Opposition Member of Parliament Sherod Duncan has been released on $200,000 bail after he was charged with a cybercrime offence under the Cybercrime Act which was passed by APNU/AFC in 2018.
Duncan, a 42-year-old father of three, appeared before Magistrate Judy Latchman at the Grove/Diamond Magistrates’ Court and denied that on January 11,2022, without legal or lawful justification or excuse, he used a computer system to publish electronic data with the intent to humiliate and embarrass and to cause emotional distress to 36-year-old Aneal Giddings, an Information Technology Manager at the Guyana Elections Commission (GECOM).

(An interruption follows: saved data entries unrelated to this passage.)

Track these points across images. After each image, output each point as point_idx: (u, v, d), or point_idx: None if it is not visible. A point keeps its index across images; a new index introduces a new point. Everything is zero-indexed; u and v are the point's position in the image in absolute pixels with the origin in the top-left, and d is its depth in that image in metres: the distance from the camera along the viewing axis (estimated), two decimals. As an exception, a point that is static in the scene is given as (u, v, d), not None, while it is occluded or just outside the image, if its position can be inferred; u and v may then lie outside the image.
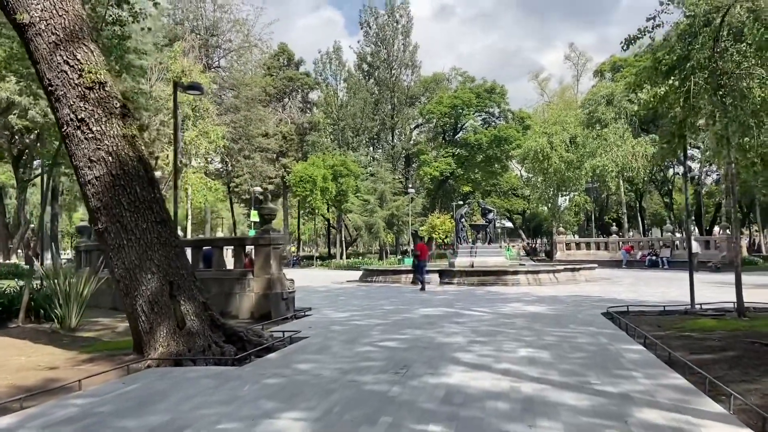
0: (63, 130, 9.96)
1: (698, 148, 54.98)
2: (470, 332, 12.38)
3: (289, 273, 35.95)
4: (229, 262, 20.04)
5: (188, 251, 18.98)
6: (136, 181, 10.09)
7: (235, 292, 16.58)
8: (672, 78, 13.71)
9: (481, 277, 27.95)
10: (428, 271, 28.88)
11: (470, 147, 70.77)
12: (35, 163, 50.16)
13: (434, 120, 73.99)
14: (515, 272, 28.34)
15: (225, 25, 66.19)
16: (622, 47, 14.33)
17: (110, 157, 9.91)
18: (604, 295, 20.73)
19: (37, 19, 9.77)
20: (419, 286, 25.56)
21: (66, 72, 9.79)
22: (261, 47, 68.66)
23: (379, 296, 22.54)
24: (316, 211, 62.38)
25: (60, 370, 9.26)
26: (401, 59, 75.28)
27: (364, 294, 23.84)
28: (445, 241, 66.87)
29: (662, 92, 14.11)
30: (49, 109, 17.40)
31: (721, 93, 12.95)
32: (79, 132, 9.88)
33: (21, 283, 16.29)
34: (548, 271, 28.87)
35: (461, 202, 64.96)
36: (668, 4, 13.35)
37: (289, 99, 76.30)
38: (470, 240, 35.86)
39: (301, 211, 73.38)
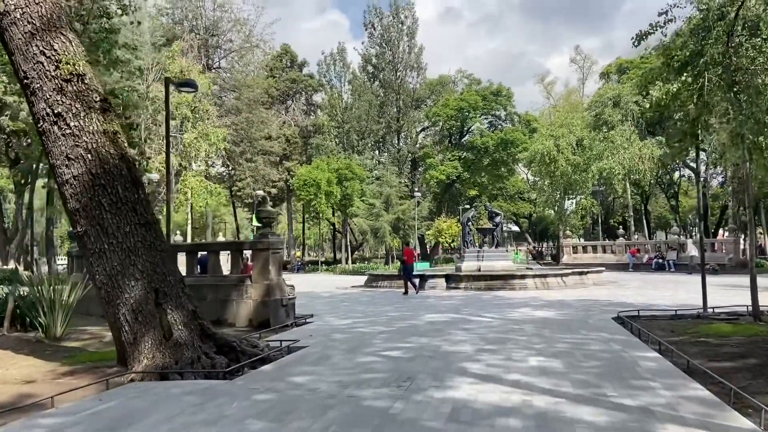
0: (39, 125, 9.37)
1: (704, 150, 54.24)
2: (478, 340, 11.91)
3: (293, 278, 35.53)
4: (228, 269, 19.43)
5: (183, 257, 18.56)
6: (117, 180, 9.47)
7: (232, 298, 15.97)
8: (685, 74, 13.27)
9: (489, 282, 27.50)
10: (434, 276, 28.73)
11: (477, 150, 70.15)
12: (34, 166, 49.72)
13: (440, 123, 73.30)
14: (523, 276, 27.89)
15: (225, 24, 65.60)
16: (633, 43, 13.96)
17: (89, 155, 9.31)
18: (613, 299, 20.45)
19: (12, 7, 9.18)
20: (415, 291, 25.54)
21: (42, 63, 9.20)
22: (263, 48, 68.20)
23: (384, 302, 22.05)
24: (321, 215, 61.85)
25: (37, 384, 8.72)
26: (406, 61, 74.61)
27: (369, 300, 23.33)
28: (452, 245, 66.30)
29: (674, 89, 13.52)
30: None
31: (735, 89, 12.69)
32: (55, 128, 9.30)
33: (6, 290, 15.68)
34: (556, 275, 28.49)
35: (468, 206, 64.43)
36: (681, -2, 12.89)
37: (293, 101, 75.77)
38: (477, 244, 35.24)
39: (306, 216, 72.77)
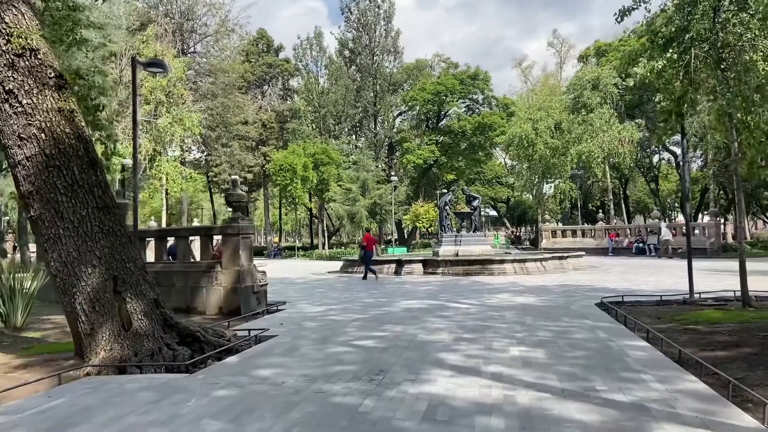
0: (-12, 103, 8.68)
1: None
2: (456, 328, 11.42)
3: (269, 264, 34.92)
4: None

It is alleged that Duncan referred to the IT Manager as a “jagabat” and “trench crappo” among other disrespectful names, which caused him significant emotional stress and humiliation. (The term jagabat has several meanings in the Caribbean: in Trinidad, it means a promiscuous woman and in Guyana, it means a despicable or contemptible person while crappo is the local spelling for the French “crapaud” meaning toad; trench crappos are particularly large and unsightly).
Duncan is expected to return to court again on February 10, 2022. He was represented by Attorneys Khemraj Ramjattan, Nigel Hughes, Narisa Leander, and Amanza Walton-Desir.
Last year, the Director of Public Prosecutions advised the Guyana Police Force to charge former Minister and current Opposition Member of Parliament Annette Ferguson for cyberbullying a senior member of the Guyana Defence Force (GDF). She was charged under section 195(5)(a) of the Cybercrime Act, No. 16 of 2018, which deals with using a computer system to humiliate a person.
Ferguson was arrested last June by ranks of the Criminal Investigation Department (CID) Headquarters at Eve Leary after a report in relation to a cybercrime allegation was filed against her. The matter was in relation to a Facebook social media post which falsely alleged that the said senior GDF rank would be in charge of a ‘killing squad’.
After Ferguson’s arrest, members of the Opposition had come out attacking the Police Force, but Home Affairs Minister Robeson Benn condemned this act.
Laid in the National Assembly in 2016 by the former APNU/AFC Government, the Cyber Crimes Bill had catered for, inter alia: illegal access to a computer system; illegal interception; illegal data interference; illegal acquisition of data; illegal system interference; unauthorised receiving or granting of access to computer data; computer-related forgery; computer- related fraud; offences affecting critical infrastructure; identity-related offences; child pornography; child luring, and violation of privacy among a slew of other offences.
It treats with the creation of cybercrime offences, and contains provisions for penalties, investigations and prosecutions of such.
Despite criticisms over the bill at that time, the then Government was unmoved, insisting that the measure was for national security.